Methods Mol Biol. 2022;2499:105-124. doi: 10.1007/978-1-0716-2317-6_4.
Phosphorylation plays a vital role in signal transduction and cell cycle. Identifying and understanding phosphorylation through machine-learning methods has a long history. However, existing methods only learn representations of a protein sequence segment from a labeled dataset itself, which could result in biased or incomplete features, especially for kinase-specific phosphorylation site prediction in which training data are typically sparse. To learn a comprehensive contextual representation of a protein sequence segment for kinase-specific phosphorylation site prediction, we pretrained our model from over 24 million unlabeled sequence fragments using ELECTRA (Efficiently Learning an Encoder that Classifies Token Replacements Accurately). The pretrained model was applied to kinase-specific site prediction of kinases CDK, PKA, CK2, MAPK, and PKC. The pretrained ELECTRA model achieves 9.02% improvement over BERT and 11.10% improvement over MusiteDeep in the area under the precision-recall curve on the benchmark data.

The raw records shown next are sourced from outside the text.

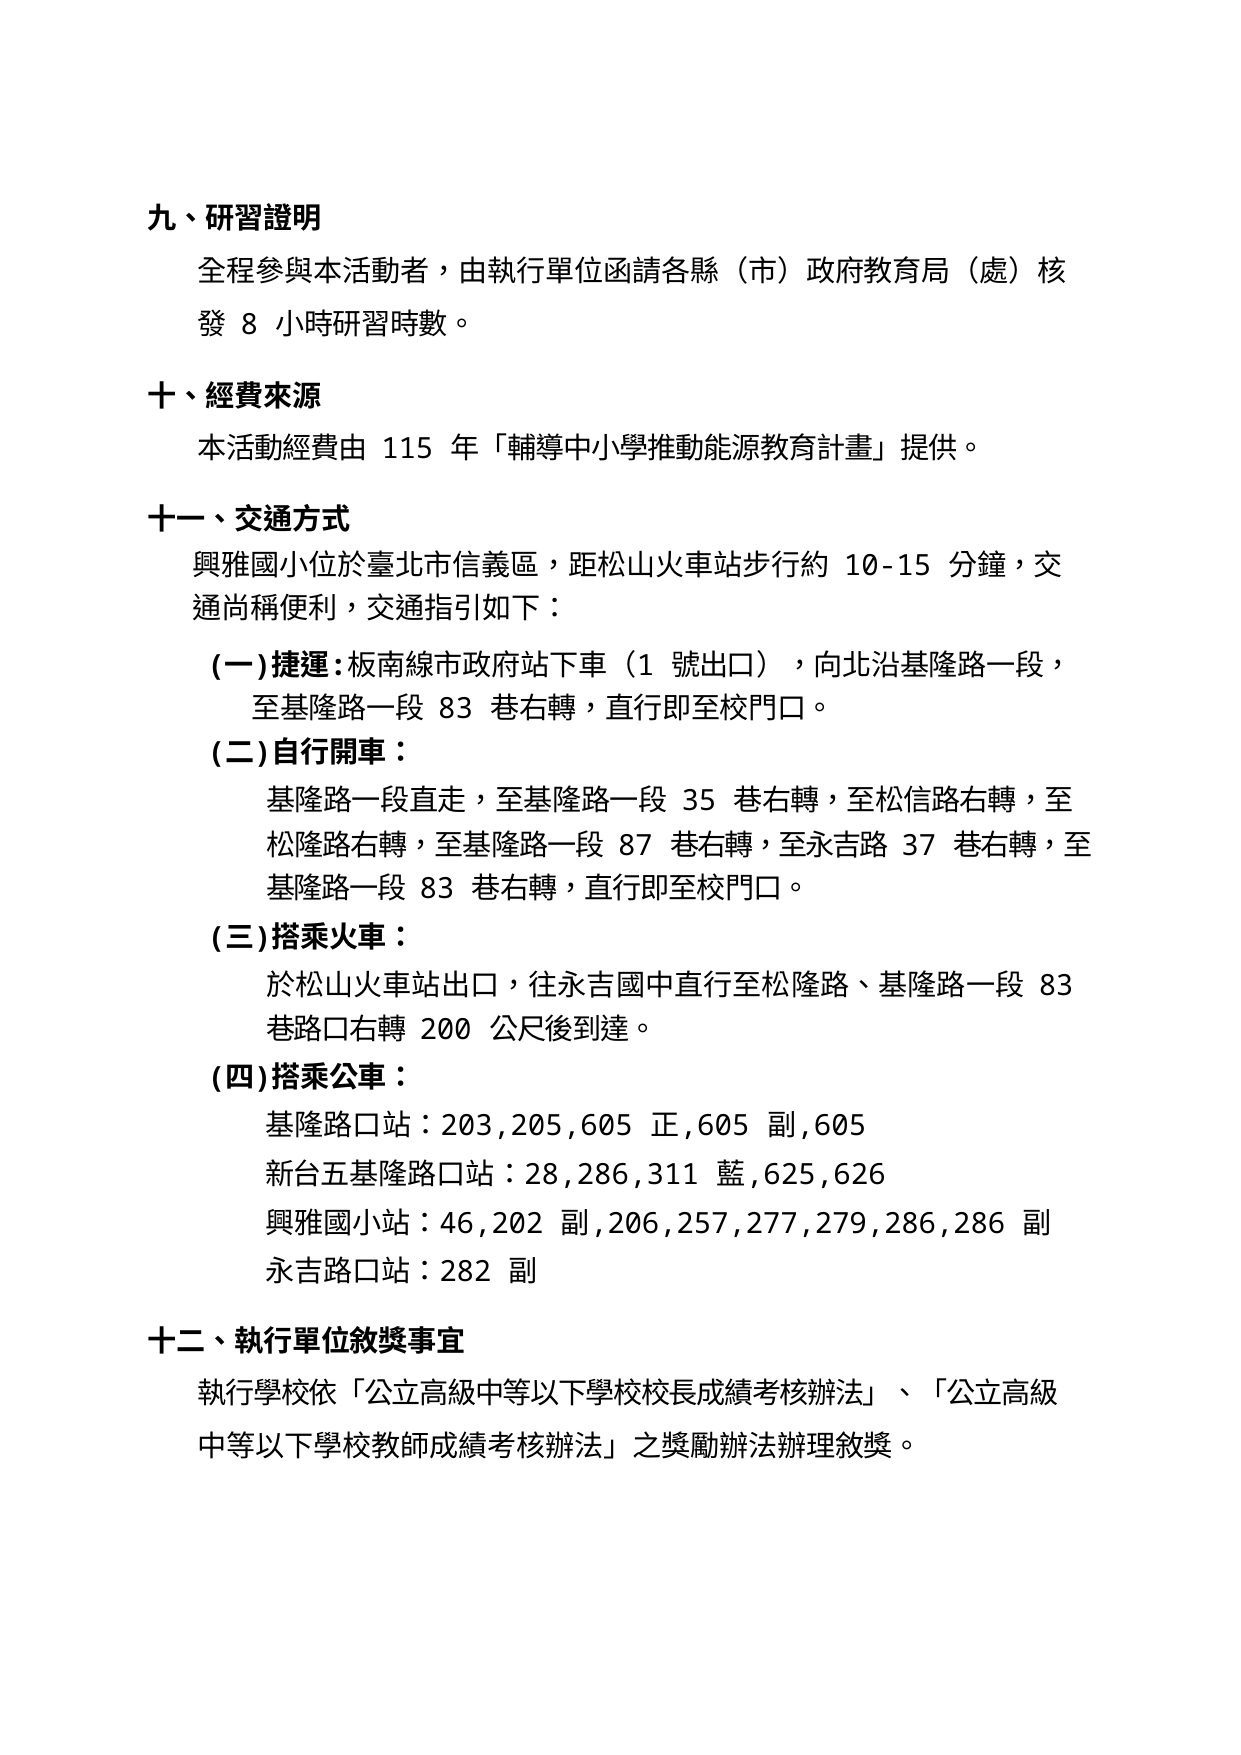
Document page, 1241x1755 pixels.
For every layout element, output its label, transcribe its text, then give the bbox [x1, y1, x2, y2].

text 興雅國小位於臺北市信義區，距松山火車站步行約 10-15 分鐘，交通尚稱便利，交通指引如下： [192, 541, 1074, 627]
subtitle 十一、交通方式 [148, 496, 1137, 538]
text 永吉路口站：282 副 [265, 1248, 1137, 1290]
text 基隆路一段直走，至基隆路一段 35 巷右轉，至松信路右轉，至 [266, 777, 1137, 819]
text 全程參與本活動者，由執行單位函請各縣（市）政府教育局（處）核發 8 小時研習時數。 [198, 247, 1074, 343]
text 巷路口右轉 200 公尺後到達。 [266, 1006, 1137, 1048]
text (一)捷運:板南線市政府站下車（1 號出口），向北沿基隆路一段，至基隆路一段 83 巷右轉，直行即至校門口。 [207, 641, 1074, 727]
text 執行學校依「公立高級中等以下學校校長成績考核辦法」、「公立高級中等以下學校教師成績考核辦法」之獎勵辦法辦理敘獎。 [198, 1370, 1074, 1465]
text 於松山火車站出口，往永吉國中直行至松隆路、基隆路一段 83 [266, 961, 1137, 1004]
subtitle (二)自行開車： [207, 729, 1137, 771]
text 基隆路一段 83 巷右轉，直行即至校門口。 [266, 865, 1137, 907]
subtitle 十二、執行單位敘獎事宜 [148, 1317, 1137, 1359]
subtitle (三)搭乘火車： [207, 913, 1137, 956]
text 本活動經費由 115 年「輔導中小學推動能源教育計畫」提供。 [198, 424, 1137, 467]
subtitle (四)搭乘公車： [207, 1054, 1137, 1096]
text 基隆路口站：203,205,605 正,605 副,605 新台五基隆路口站：28,286,311 藍,625,626 [265, 1102, 886, 1193]
text 興雅國小站：46,202 副,206,257,277,279,286,286 副 [265, 1200, 1137, 1242]
subtitle 十、經費來源 [148, 372, 1137, 414]
subtitle 九、研習證明 [148, 195, 1137, 237]
text 松隆路右轉，至基隆路一段 87 巷右轉，至永吉路 37 巷右轉，至 [266, 821, 1137, 863]
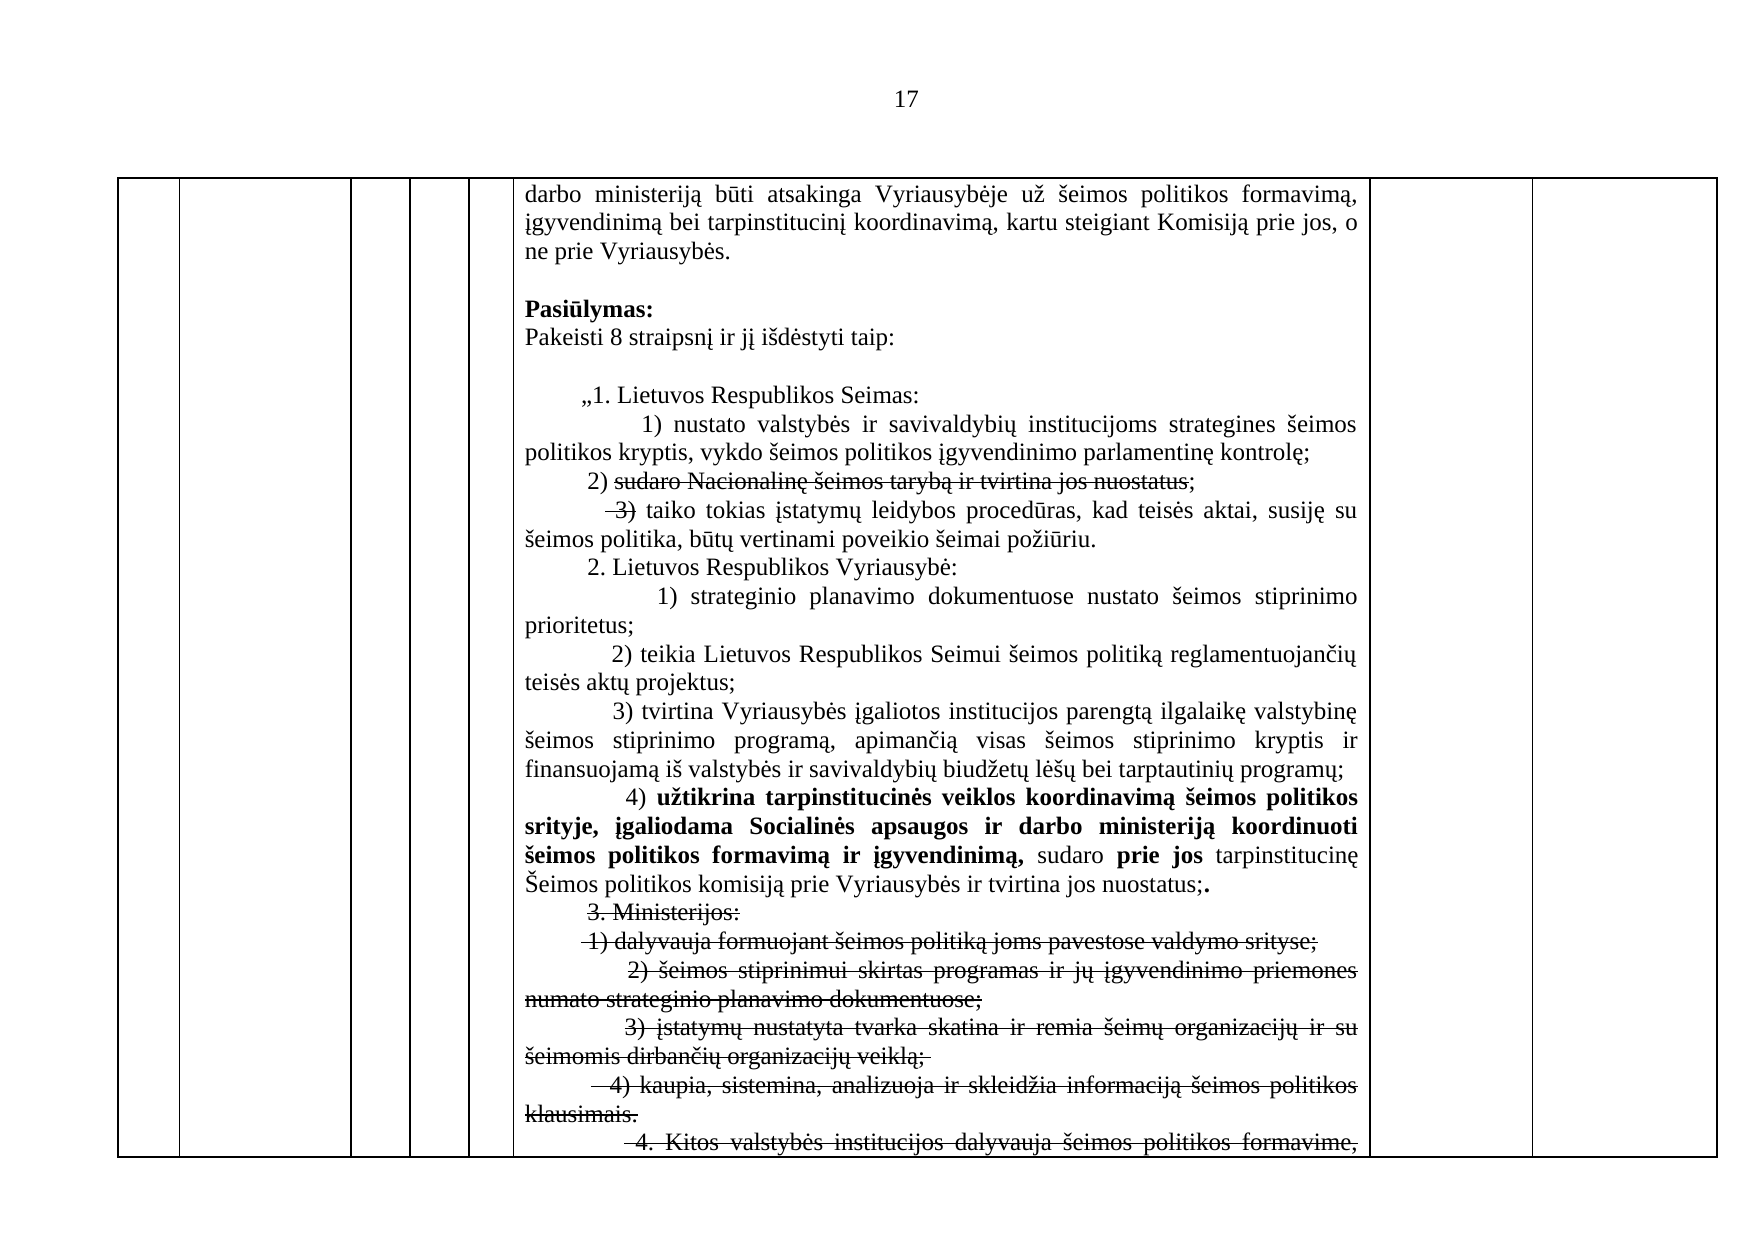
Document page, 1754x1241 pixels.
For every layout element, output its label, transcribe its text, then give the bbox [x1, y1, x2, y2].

磷酸化在信号转导和细胞周期中起着至关重要的作用。通过机器学习方法识别和理解磷酸化有着悠久的历史。然而,现有的方法仅从标记数据集本身学习蛋白质序列片段的表示,这可能导致有偏差或不完整的特征,特别是在激酶特异性磷酸化位点预测中,训练数据通常是稀疏的。为了学习激酶特异性磷酸化位点预测的蛋白质序列片段的全面上下文表示,我们使用 ELECTRA(准确学习分类标记替换的编码器)从超过 2400 万个未标记的序列片段中对我们的模型进行了预训练。该预训练模型应用于 CDK、PKA、CK2、MAPK 和 PKC 激酶的激酶特异性位点预测。在基准数据上的精度-召回曲线下面积方面,预训练的 ELECTRA 模型比 BERT 提高了 9.02%,比 MusiteDeep 提高了 11.10%。